(Beginning of Data in this exercise)

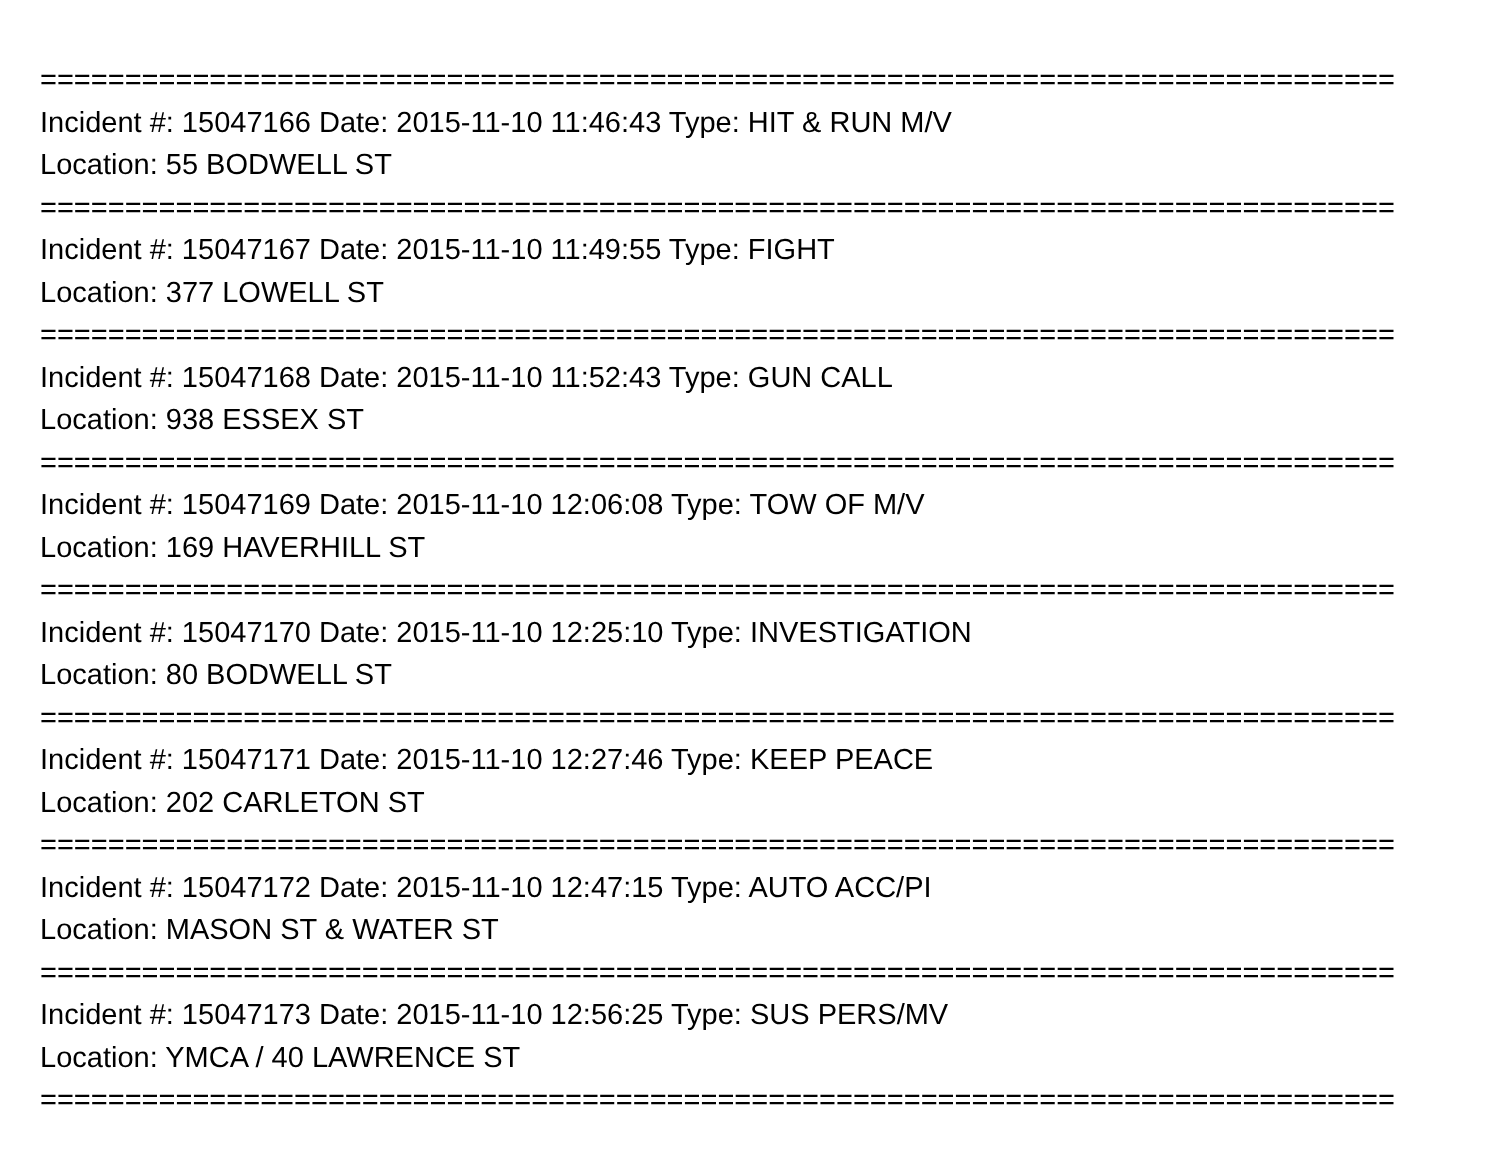================================================================================
Incident #: 15047166 Date: 2015-11-10 11:46:43 Type: HIT & RUN M/V
Location: 55 BODWELL ST
================================================================================
Incident #: 15047167 Date: 2015-11-10 11:49:55 Type: FIGHT
Location: 377 LOWELL ST
================================================================================
Incident #: 15047168 Date: 2015-11-10 11:52:43 Type: GUN CALL
Location: 938 ESSEX ST
================================================================================
Incident #: 15047169 Date: 2015-11-10 12:06:08 Type: TOW OF M/V
Location: 169 HAVERHILL ST
================================================================================
Incident #: 15047170 Date: 2015-11-10 12:25:10 Type: INVESTIGATION
Location: 80 BODWELL ST
================================================================================
Incident #: 15047171 Date: 2015-11-10 12:27:46 Type: KEEP PEACE
Location: 202 CARLETON ST
================================================================================
Incident #: 15047172 Date: 2015-11-10 12:47:15 Type: AUTO ACC/PI
Location: MASON ST & WATER ST
================================================================================
Incident #: 15047173 Date: 2015-11-10 12:56:25 Type: SUS PERS/MV
Location: YMCA / 40 LAWRENCE ST
================================================================================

(End of Data in this exercise)

Instructions to follow — Repeat the records above exactly, leaving out any pictures they contain.

Response for this exercise —
================================================================================
Incident #: 15047166 Date: 2015-11-10 11:46:43 Type: HIT & RUN M/V
Location: 55 BODWELL ST
================================================================================
Incident #: 15047167 Date: 2015-11-10 11:49:55 Type: FIGHT
Location: 377 LOWELL ST
================================================================================
Incident #: 15047168 Date: 2015-11-10 11:52:43 Type: GUN CALL
Location: 938 ESSEX ST
================================================================================
Incident #: 15047169 Date: 2015-11-10 12:06:08 Type: TOW OF M/V
Location: 169 HAVERHILL ST
================================================================================
Incident #: 15047170 Date: 2015-11-10 12:25:10 Type: INVESTIGATION
Location: 80 BODWELL ST
================================================================================
Incident #: 15047171 Date: 2015-11-10 12:27:46 Type: KEEP PEACE
Location: 202 CARLETON ST
================================================================================
Incident #: 15047172 Date: 2015-11-10 12:47:15 Type: AUTO ACC/PI
Location: MASON ST & WATER ST
================================================================================
Incident #: 15047173 Date: 2015-11-10 12:56:25 Type: SUS PERS/MV
Location: YMCA / 40 LAWRENCE ST
================================================================================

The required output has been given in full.